For much of “Rabid Dog,” Walt is absolutely insistent that Jesse be allowed to live. Just as he believed earlier in the show, Walt is absolutely insistent that he can talk his way out of any scenario. In his mind, if he can only talk to Jesse, he can justify why poisoning a child was the right move. They could be friends again, he thinks, if only he could talk Jesse into understanding. Unfortunately for Walt, his lies have been getting sloppy lately, and he’s past the point where a heartfelt conversation (or enough manipulation) can wipe away his problems.

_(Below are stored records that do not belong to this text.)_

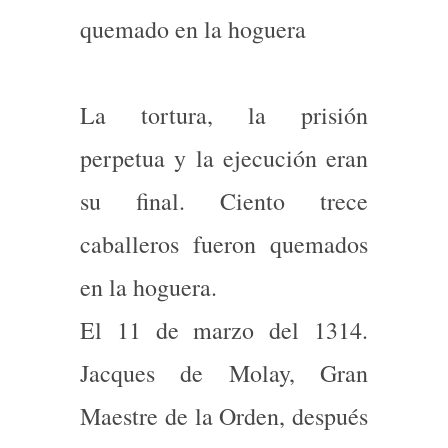
quemado en la hoguera
La tortura, la prisión
perpetua y la ejecución eran
su final. Ciento trece
caballeros fueron quemados
en la hoguera.
El 11 de marzo del 1314.
Jacques de Molay, Gran
Maestre de la Orden, después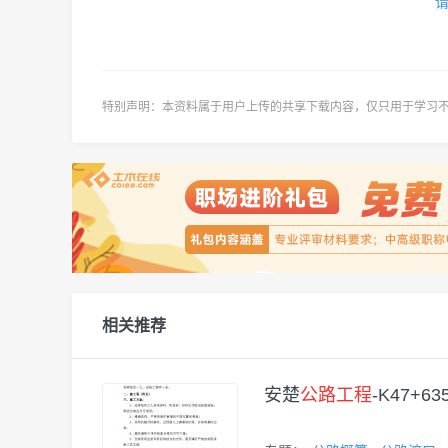
特别声明：本资料属于用户上传的共享
下载内容，仅只用于学习
相关推荐
安楚
公路工程
-K47+6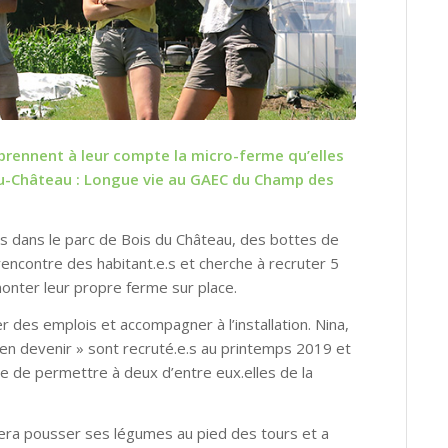
rennent à leur compte la micro-ferme qu’elles
-du-Château : Longue vie au GAEC du Champ des
es dans le parc de Bois du Château, des bottes de
encontre des habitant.e.s et cherche à recruter 5
onter leur propre ferme sur place.
er des emplois et accompagner à l’installation.
Nina,
en devenir » sont recruté.e.s au printemps 2019 et
e de permettre à deux d’entre eux.elles de la
e fera pousser ses légumes au pied des tours et a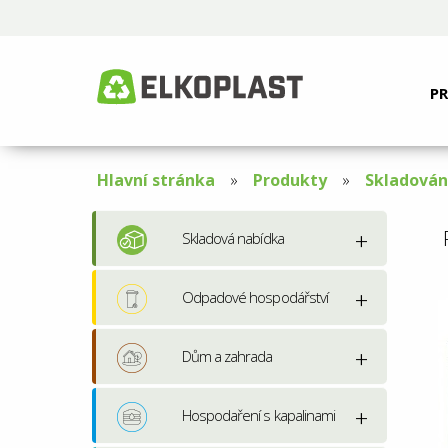
P
Hlavní stránka
Produkty
Skladován
Skladová nabídka
Odpadové hospodářství
Dům a zahrada
Hospodaření s kapalinami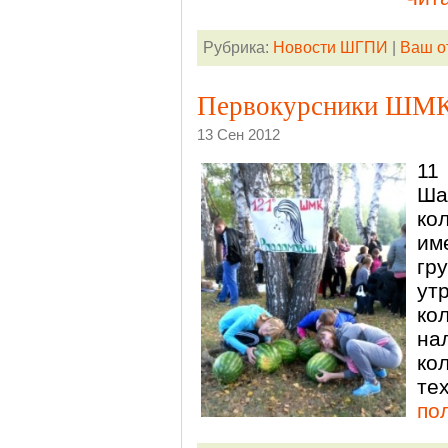
Рубрика:
Новости ШГПИ
|
Ваш о
Первокурсники ШМК 
13 Сен 2012
11
Ша
ко
им
гр
ут
ко
на
ко
те
по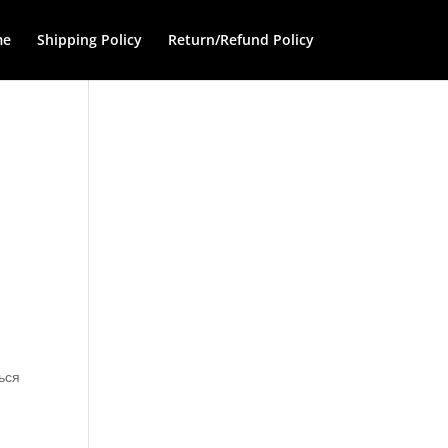
me
Shipping Policy
Return/Refund Policy
ься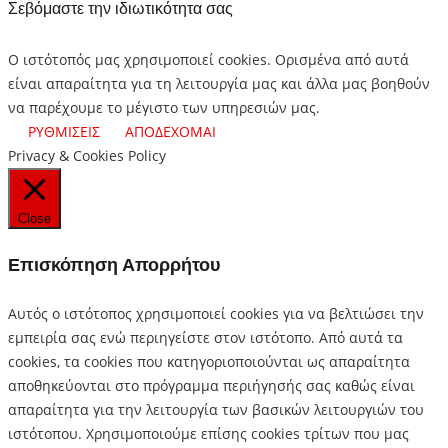
Σεβόμαστε την ιδιωτικότητα σας
Ο ιστότοπός μας χρησιμοποιεί cookies. Ορισμένα από αυτά
είναι απαραίτητα για τη λειτουργία μας και άλλα μας βοηθούν
να παρέχουμε το μέγιστο των υπηρεσιών μας.
ΡΥΘΜΙΣΕΙΣ
ΑΠΟΔΕΧΟΜΑΙ
Privacy & Cookies Policy
Close
Επισκόπηση Απορρήτου
Αυτός ο ιστότοπος χρησιμοποιεί cookies για να βελτιώσει την
εμπειρία σας ενώ περιηγείστε στον ιστότοπο.
Από αυτά τα
cookies, τα cookies που κατηγοριοποιούνται ως απαραίτητα
αποθηκεύονται στο πρόγραμμα περιήγησής σας καθώς είναι
απαραίτητα για την λειτουργία των βασικών λειτουργιών του
ιστότοπου.
Χρησιμοποιούμε επίσης cookies τρίτων που μας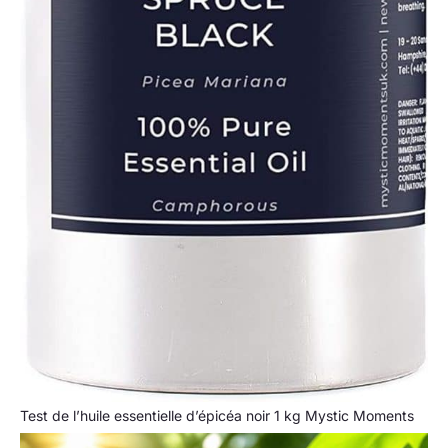
Test de l’huile essentielle d’épicéa noir 1 kg Mystic Moments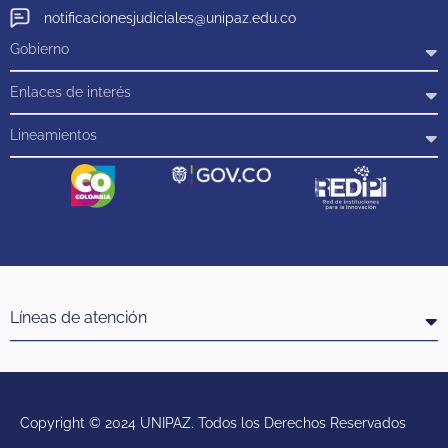
notificacionesjudiciales@unipaz.edu.co
Gobierno
Enlaces de interés
Lineamientos
Líneas de atención
Copyright © 2024 UNIPAZ. Todos los Derechos Reservados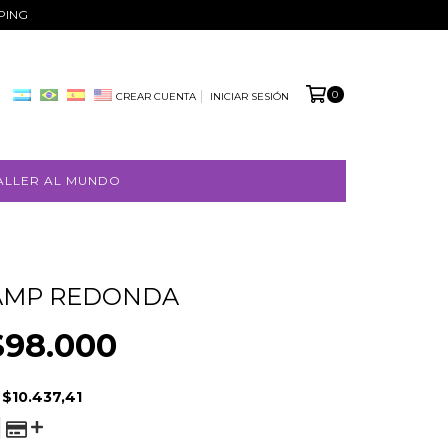
PPING
0
CREAR CUENTA
INICIAR SESIÓN
ALLER AL MUNDO
AMP REDONDA
$98.000
E
$10.437,41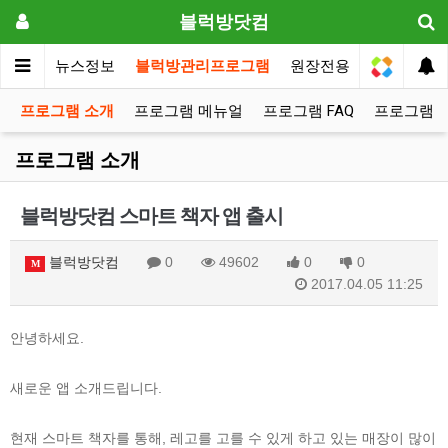
블럭방닷컴
메인
뉴스정보
블럭방관리프로그램
원장전용
프로그램 소개
프로그램 메뉴얼
프로그램 FAQ
프로그램 
프로그램 소개
블럭방닷컴 스마트 책자 앱 출시
블럭방닷컴
0
49602
0
0
M
2017.04.05 11:25
안녕하세요.
새로운 앱 소개드립니다.
현재 스마트 책자를 통해, 레고를 고를 수 있게 하고 있는 매장이 많이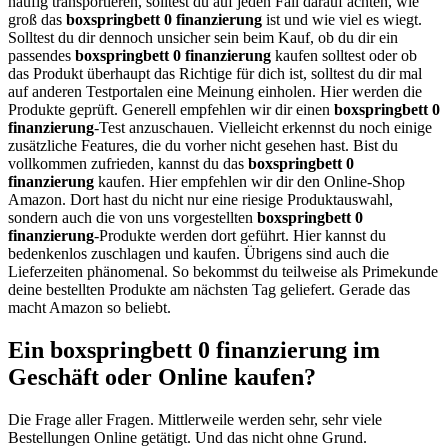
häufig transportieren, solltest du auf jeden Fall darauf achten, wie
groß das
boxspringbett 0 finanzierung
ist und wie viel es wiegt.
Solltest du dir dennoch unsicher sein beim Kauf, ob du dir ein
passendes
boxspringbett 0 finanzierung
kaufen solltest oder ob
das Produkt überhaupt das Richtige für dich ist, solltest du dir mal
auf anderen Testportalen eine Meinung einholen. Hier werden die
Produkte geprüft. Generell empfehlen wir dir einen
boxspringbett 0
finanzierung
-Test anzuschauen. Vielleicht erkennst du noch einige
zusätzliche Features, die du vorher nicht gesehen hast. Bist du
vollkommen zufrieden, kannst du das
boxspringbett 0
finanzierung
kaufen. Hier empfehlen wir dir den Online-Shop
Amazon. Dort hast du nicht nur eine riesige Produktauswahl,
sondern auch die von uns vorgestellten
boxspringbett 0
finanzierung
-Produkte werden dort geführt. Hier kannst du
bedenkenlos zuschlagen und kaufen. Übrigens sind auch die
Lieferzeiten phänomenal. So bekommst du teilweise als Primekunde
deine bestellten Produkte am nächsten Tag geliefert. Gerade das
macht Amazon so beliebt.
Ein boxspringbett 0 finanzierung im
Geschäft oder Online kaufen?
Die Frage aller Fragen. Mittlerweile werden sehr, sehr viele
Bestellungen Online getätigt. Und das nicht ohne Grund.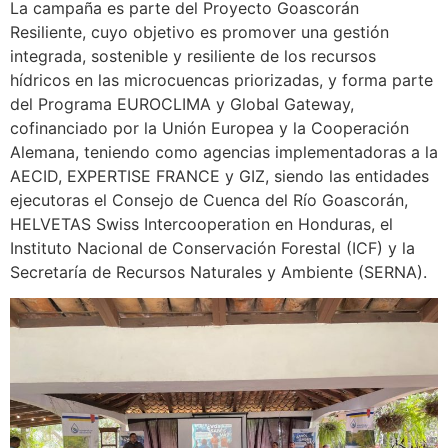
La campaña es parte del Proyecto Goascorán
Resiliente, cuyo objetivo es promover una gestión
integrada, sostenible y resiliente de los recursos
hídricos en las microcuencas priorizadas, y forma parte
del Programa EUROCLIMA y Global Gateway,
cofinanciado por la Unión Europea y la Cooperación
Alemana, teniendo como agencias implementadoras a la
AECID, EXPERTISE FRANCE y GIZ, siendo las entidades
ejecutoras el Consejo de Cuenca del Río Goascorán,
HELVETAS Swiss Intercooperation en Honduras, el
Instituto Nacional de Conservación Forestal (ICF) y la
Secretaría de Recursos Naturales y Ambiente (SERNA).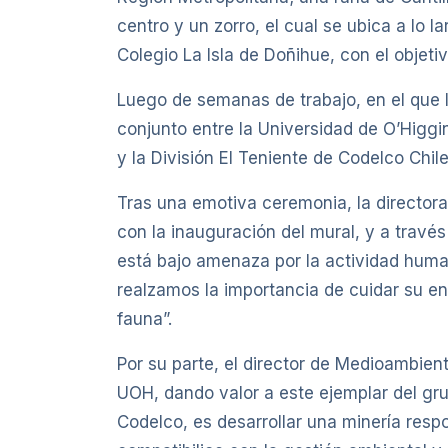
centro y un zorro, el cual se ubica a lo l
Colegio La Isla de Doñihue, con el objeti
Luego de semanas de trabajo, en el que lo
conjunto entre la Universidad de O’Higgi
y la División El Teniente de Codelco Chile
Tras una emotiva ceremonia, la directora 
con la inauguración del mural, y a través
está bajo amenaza por la actividad human
realzamos la importancia de cuidar su en
fauna”.
Por su parte, el director de Medioambien
UOH, dando valor a este ejemplar del gru
Codelco, es desarrollar una minería respo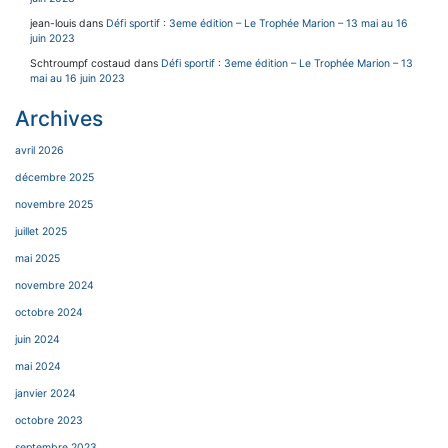
jean-louis
dans
Défi sportif : 3eme édition – Le Trophée Marion – 13 mai au 16
juin 2023
Schtroumpf costaud
dans
Défi sportif : 3eme édition – Le Trophée Marion – 13
mai au 16 juin 2023
Archives
avril 2026
décembre 2025
novembre 2025
juillet 2025
mai 2025
novembre 2024
octobre 2024
juin 2024
mai 2024
janvier 2024
octobre 2023
septembre 2023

Of course, by the end of “Rabid Dog,” Walt comes to this realization himself and calls on Todd’s meth Nazi family to take Jesse out. Killing Jesse may be Walt’s last option to save himself, but it’s still clearly a possibility for him. For all his restraint throughout the episode, “Rabid Dog” proves that Walt’s morality is useful to him only as long as it’s convenient. When things get real, Walt is more than willing to turn his back on all the morals he claims to hold dear.
By the end of the episode, Walt and Jesse have both put plans to take the other down into effect. Walt has enlisted Todd’s meth Nazis to kill his former partner, while Jesse and the DEA are ready to hit Walt hard and bring him down legally. I’d like to speculate on where this will go in the next episode, but this isn’t where anyone could have guessed the characters would end up at the show’s outset, and it’s likely that the rest of the show will be just as unpredictable as the steps it took to get us here.